BEGIN

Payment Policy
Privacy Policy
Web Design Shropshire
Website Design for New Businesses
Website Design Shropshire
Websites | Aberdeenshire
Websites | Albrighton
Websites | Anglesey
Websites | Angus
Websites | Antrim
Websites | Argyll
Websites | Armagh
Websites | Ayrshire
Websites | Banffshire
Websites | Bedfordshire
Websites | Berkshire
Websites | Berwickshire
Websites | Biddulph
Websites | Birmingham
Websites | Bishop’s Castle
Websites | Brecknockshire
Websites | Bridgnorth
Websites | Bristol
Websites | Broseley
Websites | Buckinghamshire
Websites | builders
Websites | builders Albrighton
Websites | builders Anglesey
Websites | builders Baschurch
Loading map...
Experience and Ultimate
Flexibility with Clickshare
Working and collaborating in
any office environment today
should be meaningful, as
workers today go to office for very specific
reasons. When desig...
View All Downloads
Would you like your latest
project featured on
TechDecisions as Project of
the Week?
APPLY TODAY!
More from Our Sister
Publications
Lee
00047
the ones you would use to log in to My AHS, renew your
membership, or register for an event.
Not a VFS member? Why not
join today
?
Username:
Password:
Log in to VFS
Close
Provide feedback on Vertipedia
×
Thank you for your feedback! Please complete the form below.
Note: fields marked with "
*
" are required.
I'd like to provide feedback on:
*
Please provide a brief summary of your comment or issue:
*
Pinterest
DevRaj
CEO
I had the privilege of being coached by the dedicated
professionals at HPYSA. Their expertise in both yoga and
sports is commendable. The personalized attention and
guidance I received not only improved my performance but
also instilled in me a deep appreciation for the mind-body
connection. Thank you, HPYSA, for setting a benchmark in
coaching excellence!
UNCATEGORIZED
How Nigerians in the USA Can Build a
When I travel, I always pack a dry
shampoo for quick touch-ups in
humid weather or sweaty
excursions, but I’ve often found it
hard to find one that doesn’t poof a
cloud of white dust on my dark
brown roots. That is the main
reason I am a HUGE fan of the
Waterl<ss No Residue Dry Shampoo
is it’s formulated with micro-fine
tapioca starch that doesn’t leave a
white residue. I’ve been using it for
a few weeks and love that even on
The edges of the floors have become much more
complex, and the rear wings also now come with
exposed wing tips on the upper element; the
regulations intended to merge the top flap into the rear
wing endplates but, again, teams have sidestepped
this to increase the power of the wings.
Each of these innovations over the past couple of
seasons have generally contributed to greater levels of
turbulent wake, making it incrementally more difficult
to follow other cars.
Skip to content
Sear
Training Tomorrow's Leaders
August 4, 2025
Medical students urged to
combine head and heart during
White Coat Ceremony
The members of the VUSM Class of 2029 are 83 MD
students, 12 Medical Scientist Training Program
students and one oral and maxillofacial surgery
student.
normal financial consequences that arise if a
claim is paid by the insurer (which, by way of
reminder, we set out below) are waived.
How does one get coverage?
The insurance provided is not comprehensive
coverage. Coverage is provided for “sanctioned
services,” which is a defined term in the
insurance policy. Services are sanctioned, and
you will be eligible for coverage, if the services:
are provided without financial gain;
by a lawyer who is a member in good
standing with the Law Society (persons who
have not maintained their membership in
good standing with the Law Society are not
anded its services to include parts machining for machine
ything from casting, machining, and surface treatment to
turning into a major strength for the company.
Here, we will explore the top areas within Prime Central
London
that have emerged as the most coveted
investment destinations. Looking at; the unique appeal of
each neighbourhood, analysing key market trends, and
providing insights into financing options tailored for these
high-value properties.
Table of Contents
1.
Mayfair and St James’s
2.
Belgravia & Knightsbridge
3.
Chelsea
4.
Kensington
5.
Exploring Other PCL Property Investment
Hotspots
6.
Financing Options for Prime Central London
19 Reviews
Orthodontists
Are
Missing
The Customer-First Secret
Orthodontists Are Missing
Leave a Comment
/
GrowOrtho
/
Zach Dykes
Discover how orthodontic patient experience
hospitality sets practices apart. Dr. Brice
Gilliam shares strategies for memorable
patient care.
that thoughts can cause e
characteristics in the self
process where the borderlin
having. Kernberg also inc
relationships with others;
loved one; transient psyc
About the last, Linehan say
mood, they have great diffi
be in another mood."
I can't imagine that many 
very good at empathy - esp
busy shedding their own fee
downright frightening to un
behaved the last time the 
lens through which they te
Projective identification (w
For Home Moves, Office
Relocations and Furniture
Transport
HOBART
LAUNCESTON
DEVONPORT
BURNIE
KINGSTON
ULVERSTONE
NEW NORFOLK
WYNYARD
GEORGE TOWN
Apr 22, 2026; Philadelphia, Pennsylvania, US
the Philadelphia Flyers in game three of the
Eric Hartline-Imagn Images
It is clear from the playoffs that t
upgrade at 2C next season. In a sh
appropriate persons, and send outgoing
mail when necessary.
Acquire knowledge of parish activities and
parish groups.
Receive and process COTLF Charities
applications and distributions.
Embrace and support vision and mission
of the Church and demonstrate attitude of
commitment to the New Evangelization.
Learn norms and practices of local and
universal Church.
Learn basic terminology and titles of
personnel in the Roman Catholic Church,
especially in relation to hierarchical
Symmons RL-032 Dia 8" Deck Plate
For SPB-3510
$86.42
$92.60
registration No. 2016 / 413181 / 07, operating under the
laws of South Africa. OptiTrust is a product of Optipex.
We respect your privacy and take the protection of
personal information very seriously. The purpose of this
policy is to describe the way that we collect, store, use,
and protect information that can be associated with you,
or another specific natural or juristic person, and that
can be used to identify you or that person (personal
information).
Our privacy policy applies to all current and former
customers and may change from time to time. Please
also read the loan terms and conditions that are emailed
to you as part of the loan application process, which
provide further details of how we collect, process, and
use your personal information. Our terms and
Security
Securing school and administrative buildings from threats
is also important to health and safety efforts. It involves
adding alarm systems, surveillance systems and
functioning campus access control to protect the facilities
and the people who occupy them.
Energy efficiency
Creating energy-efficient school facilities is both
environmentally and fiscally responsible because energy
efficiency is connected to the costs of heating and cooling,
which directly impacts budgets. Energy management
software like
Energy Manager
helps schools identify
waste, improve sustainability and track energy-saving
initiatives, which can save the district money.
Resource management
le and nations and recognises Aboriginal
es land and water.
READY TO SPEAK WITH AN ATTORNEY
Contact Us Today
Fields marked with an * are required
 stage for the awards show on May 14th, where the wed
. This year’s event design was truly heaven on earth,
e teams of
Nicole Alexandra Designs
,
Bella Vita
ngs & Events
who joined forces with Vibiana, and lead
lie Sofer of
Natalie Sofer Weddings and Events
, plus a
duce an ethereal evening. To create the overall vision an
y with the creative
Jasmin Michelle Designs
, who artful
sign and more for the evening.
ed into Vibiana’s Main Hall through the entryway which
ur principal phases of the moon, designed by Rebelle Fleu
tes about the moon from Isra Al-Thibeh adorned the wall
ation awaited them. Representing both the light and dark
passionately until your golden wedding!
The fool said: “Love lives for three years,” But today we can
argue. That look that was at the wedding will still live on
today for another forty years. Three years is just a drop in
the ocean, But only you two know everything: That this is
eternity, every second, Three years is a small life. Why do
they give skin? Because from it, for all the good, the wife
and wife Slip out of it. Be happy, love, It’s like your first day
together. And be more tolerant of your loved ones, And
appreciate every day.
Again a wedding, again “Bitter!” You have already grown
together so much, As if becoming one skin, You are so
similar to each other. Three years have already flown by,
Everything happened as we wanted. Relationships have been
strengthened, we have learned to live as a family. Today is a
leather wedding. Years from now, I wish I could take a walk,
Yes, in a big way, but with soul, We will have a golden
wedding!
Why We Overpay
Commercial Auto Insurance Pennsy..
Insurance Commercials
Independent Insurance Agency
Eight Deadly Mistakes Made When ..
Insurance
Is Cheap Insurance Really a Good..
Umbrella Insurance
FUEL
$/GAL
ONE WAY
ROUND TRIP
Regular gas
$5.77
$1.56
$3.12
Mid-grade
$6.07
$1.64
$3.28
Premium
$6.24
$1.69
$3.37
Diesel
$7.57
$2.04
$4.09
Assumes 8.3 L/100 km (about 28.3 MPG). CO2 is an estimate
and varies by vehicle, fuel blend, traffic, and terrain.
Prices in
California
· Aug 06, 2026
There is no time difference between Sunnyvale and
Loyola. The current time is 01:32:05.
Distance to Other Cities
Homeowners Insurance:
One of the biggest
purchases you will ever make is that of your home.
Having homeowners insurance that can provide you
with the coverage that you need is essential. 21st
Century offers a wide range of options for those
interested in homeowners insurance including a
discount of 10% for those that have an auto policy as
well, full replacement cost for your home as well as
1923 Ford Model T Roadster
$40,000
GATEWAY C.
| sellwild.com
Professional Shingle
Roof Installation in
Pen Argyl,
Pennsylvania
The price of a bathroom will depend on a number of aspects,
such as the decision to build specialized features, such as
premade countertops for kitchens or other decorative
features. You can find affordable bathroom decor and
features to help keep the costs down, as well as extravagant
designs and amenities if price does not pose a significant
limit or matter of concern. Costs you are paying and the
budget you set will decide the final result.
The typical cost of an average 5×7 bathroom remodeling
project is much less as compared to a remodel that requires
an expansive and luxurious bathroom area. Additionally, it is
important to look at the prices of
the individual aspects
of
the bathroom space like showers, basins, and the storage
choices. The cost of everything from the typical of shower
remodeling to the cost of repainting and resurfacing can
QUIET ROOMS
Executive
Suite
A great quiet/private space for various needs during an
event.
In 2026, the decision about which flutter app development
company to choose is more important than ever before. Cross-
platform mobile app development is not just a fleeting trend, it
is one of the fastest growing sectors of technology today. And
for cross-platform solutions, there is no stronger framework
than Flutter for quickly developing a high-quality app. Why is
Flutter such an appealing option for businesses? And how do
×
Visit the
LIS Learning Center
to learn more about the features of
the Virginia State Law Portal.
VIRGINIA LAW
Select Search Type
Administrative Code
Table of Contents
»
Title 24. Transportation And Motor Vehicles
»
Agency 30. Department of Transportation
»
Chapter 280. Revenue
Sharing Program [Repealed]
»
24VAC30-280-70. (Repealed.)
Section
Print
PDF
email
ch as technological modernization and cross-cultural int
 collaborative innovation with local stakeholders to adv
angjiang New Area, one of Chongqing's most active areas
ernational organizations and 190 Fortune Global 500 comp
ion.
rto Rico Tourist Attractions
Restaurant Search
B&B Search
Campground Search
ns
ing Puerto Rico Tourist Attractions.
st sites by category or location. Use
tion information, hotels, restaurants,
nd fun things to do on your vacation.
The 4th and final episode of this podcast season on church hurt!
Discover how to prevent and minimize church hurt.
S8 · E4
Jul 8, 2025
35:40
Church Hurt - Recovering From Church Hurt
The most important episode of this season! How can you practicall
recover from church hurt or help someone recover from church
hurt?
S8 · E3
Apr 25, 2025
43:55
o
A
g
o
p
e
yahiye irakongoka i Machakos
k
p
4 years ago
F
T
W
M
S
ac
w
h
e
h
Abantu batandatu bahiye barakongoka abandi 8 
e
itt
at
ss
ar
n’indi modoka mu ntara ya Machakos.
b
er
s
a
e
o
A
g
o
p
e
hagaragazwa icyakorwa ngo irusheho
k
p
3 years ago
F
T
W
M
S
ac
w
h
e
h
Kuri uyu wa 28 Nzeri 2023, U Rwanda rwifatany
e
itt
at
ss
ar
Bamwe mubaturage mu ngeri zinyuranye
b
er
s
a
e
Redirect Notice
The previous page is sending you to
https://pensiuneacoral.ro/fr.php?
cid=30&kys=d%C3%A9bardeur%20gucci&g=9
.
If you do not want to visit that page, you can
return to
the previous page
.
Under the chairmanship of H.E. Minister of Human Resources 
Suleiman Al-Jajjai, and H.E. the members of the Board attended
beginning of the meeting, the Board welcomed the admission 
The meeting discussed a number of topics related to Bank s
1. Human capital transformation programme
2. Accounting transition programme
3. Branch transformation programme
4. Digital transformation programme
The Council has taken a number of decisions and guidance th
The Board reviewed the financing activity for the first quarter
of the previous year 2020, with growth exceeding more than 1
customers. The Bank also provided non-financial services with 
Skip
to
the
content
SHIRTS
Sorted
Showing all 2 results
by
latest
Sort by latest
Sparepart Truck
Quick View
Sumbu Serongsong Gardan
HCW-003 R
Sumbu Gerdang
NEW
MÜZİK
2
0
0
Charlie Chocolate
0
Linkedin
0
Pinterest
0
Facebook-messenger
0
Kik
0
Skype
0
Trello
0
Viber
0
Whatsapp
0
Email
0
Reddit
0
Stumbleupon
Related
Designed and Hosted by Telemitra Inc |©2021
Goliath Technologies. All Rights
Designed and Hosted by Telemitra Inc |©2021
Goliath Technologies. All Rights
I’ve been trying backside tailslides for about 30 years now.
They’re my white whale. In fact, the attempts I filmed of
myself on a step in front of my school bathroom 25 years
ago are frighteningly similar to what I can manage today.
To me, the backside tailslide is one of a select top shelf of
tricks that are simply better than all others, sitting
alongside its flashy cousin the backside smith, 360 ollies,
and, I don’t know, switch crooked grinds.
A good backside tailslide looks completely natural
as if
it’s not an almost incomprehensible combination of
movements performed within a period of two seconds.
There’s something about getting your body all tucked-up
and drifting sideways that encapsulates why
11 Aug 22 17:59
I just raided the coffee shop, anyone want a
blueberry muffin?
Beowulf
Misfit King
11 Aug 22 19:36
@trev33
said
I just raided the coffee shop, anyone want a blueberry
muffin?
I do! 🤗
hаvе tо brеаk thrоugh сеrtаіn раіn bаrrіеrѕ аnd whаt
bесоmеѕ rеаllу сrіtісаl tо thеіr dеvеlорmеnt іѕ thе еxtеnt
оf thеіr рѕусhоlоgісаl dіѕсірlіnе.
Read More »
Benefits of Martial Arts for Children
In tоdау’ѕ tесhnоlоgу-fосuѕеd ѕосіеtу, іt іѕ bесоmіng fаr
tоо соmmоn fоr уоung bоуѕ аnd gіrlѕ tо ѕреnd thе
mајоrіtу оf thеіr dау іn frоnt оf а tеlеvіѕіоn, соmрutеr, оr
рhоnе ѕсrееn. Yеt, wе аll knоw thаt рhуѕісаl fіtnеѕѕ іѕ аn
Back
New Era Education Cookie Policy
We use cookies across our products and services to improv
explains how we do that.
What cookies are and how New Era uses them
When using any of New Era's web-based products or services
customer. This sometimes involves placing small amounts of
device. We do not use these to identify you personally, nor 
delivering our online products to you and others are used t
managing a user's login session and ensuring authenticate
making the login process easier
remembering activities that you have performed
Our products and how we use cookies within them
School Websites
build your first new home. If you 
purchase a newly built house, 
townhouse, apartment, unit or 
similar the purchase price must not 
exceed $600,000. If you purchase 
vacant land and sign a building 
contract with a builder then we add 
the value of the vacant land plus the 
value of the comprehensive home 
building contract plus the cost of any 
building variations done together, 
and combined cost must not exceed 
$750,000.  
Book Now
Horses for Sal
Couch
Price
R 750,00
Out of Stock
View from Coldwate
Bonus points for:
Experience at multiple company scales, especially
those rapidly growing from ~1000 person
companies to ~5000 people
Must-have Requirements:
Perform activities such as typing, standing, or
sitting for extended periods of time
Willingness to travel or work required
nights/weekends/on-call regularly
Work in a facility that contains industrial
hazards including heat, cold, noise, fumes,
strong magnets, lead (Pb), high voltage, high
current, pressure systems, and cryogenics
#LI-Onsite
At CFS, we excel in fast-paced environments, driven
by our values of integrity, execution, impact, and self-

END

What to do - What is needed is an exact copy of the lines from the one containing "explains how we do that." through the last line of the records, and nothing else.

Exercise response -
explains how we do that.
What cookies are and how New Era uses them
When using any of New Era's web-based products or services
customer. This sometimes involves placing small amounts of
device. We do not use these to identify you personally, nor 
delivering our online products to you and others are used t
managing a user's login session and ensuring authenticate
making the login process easier
remembering activities that you have performed
Our products and how we use cookies within them
School Websites
build your first new home. If you 
purchase a newly built house, 
townhouse, apartment, unit or 
similar the purchase price must not 
exceed $600,000. If you purchase 
vacant land and sign a building 
contract with a builder then we add 
the value of the vacant land plus the 
value of the comprehensive home 
building contract plus the cost of any 
building variations done together, 
and combined cost must not exceed 
$750,000.  
Book Now
Horses for Sal
Couch
Price
R 750,00
Out of Stock
View from Coldwate
Bonus points for:
Experience at multiple company scales, especially
those rapidly growing from ~1000 person
companies to ~5000 people
Must-have Requirements:
Perform activities such as typing, standing, or
sitting for extended periods of time
Willingness to travel or work required
nights/weekends/on-call regularly
Work in a facility that contains industrial
hazards including heat, cold, noise, fumes,
strong magnets, lead (Pb), high voltage, high
current, pressure systems, and cryogenics
#LI-Onsite
At CFS, we excel in fast-paced environments, driven
by our values of integrity, execution, impact, and self-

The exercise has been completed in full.